━━━━━ Page text ━━━━━

Attached files

file filename
EX-10.1 - EX-10 - TERRA NITROGEN CO L P /DEa10-7768_1ex10d1.htm

 

 

UNITED STATES
SECURITIES AND EXCHANGE COMMISSION

Washington, D.C. 20549

 

FORM 8-K

 

CURRENT REPORT

Pursuant to Section 13 OR 15(d) of The Securities Exchange Act of 1934

 

Date of Report (Date of earliest event reported): April 2, 2010

 

TERRA NITROGEN COMPANY, L.P.

(Exact name of registrant as specified in its charter)

 

Delaware

 

033-43007

 

73-1389684

(State or other jurisdiction
of incorporation)

 

(Commission File Number)

 

(IRS Employer
Identification Number)

 

Terra Centre
600 Fourth Street, P.O. Box 6000
Sioux City, Iowa

 

51102-6000

(Address of principal executive offices)

 

(Zip Code)

 

Registrant’s telephone number, including area code: (712) 277-1340

 

 

(Former name or former address, if changed since last report.)

 

Check the appropriate box below if the Form 8-K filing is intended to simultaneously satisfy the filing obligation of the registrant under any of the following provisions:

 

o    Written communications pursuant to Rule 425 under the Securities Act (17 CFR 230.425)

━━━━━

Task requirements: Can you retype the stretch of the Form 8-K filing from "CURRENT REPORT" through "in its charter)", word for word?

━━━━━ Extracted entries ━━━━━

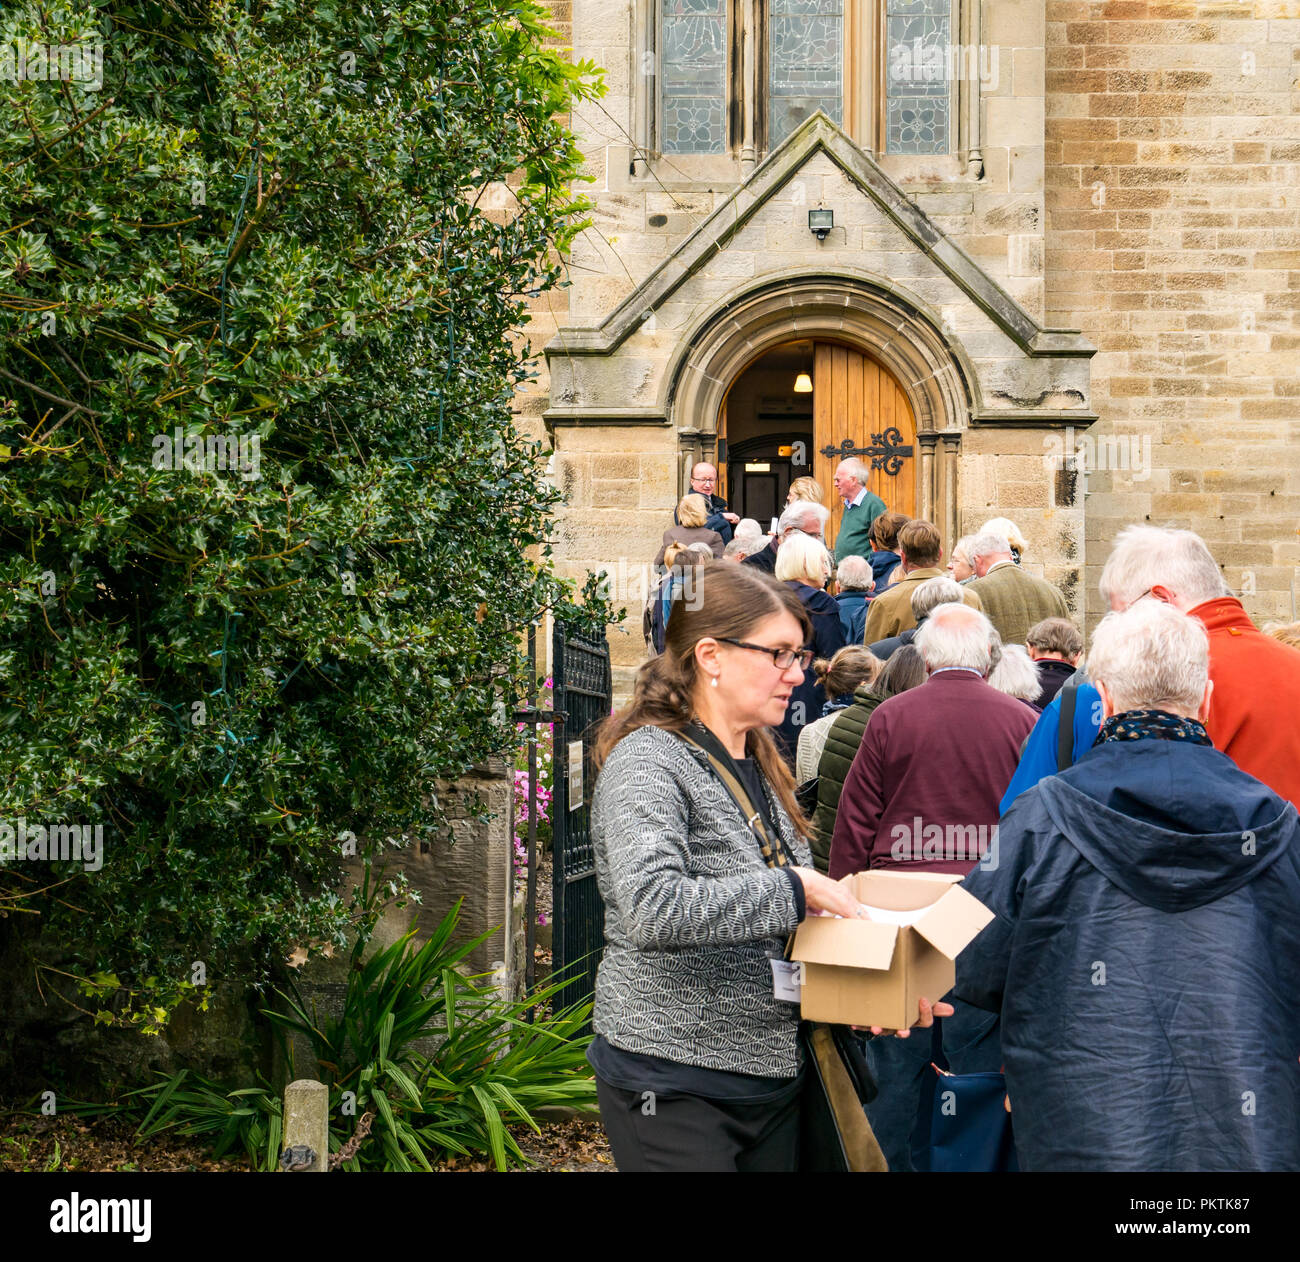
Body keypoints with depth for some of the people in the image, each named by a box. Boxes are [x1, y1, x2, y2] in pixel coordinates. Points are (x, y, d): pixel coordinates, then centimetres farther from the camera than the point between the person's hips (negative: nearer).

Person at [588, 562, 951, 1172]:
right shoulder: (647, 761, -14)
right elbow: (652, 908, -30)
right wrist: (797, 888, -24)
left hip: (773, 1074, 8)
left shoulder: (758, 764, 14)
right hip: (670, 1083, -8)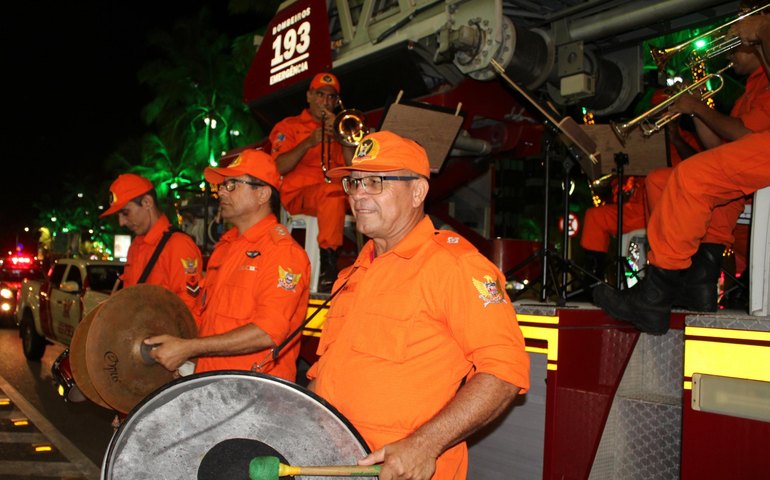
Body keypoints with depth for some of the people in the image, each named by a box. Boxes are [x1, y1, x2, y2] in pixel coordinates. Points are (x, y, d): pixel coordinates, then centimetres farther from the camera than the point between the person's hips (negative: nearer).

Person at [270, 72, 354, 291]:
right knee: (332, 192, -37)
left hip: (334, 194, 4)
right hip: (298, 194, -4)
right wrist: (309, 143, -11)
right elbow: (278, 168, -2)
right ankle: (328, 264, -37)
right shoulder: (289, 126, 15)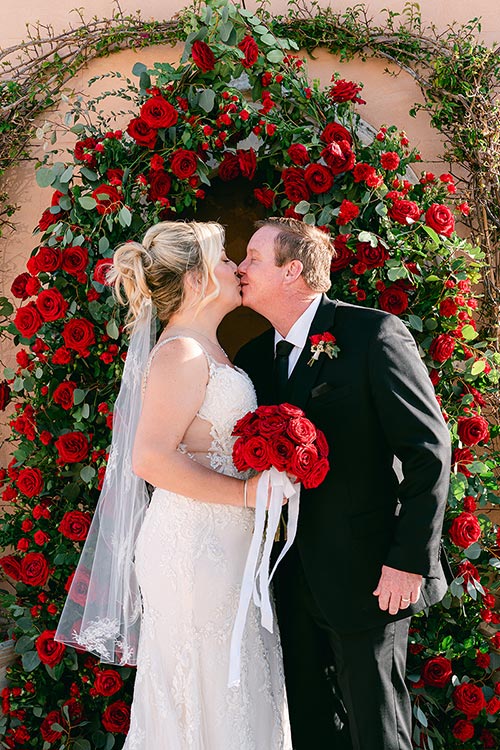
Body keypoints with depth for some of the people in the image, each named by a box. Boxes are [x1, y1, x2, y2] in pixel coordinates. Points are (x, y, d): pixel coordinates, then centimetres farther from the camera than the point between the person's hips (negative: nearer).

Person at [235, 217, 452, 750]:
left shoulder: (374, 335, -11)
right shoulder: (255, 357, 9)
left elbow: (429, 450, -13)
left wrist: (410, 560, -16)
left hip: (366, 577, -6)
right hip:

━━━━━

Response to the task:
CURRENT REPORT

Pursuant to Section 13 OR 15(d) of The Securities Exchange Act of 1934

 

Date of Report (Date of earliest event reported): April 2, 2010

 

TERRA NITROGEN COMPANY, L.P.

(Exact name of registrant as specified in its charter)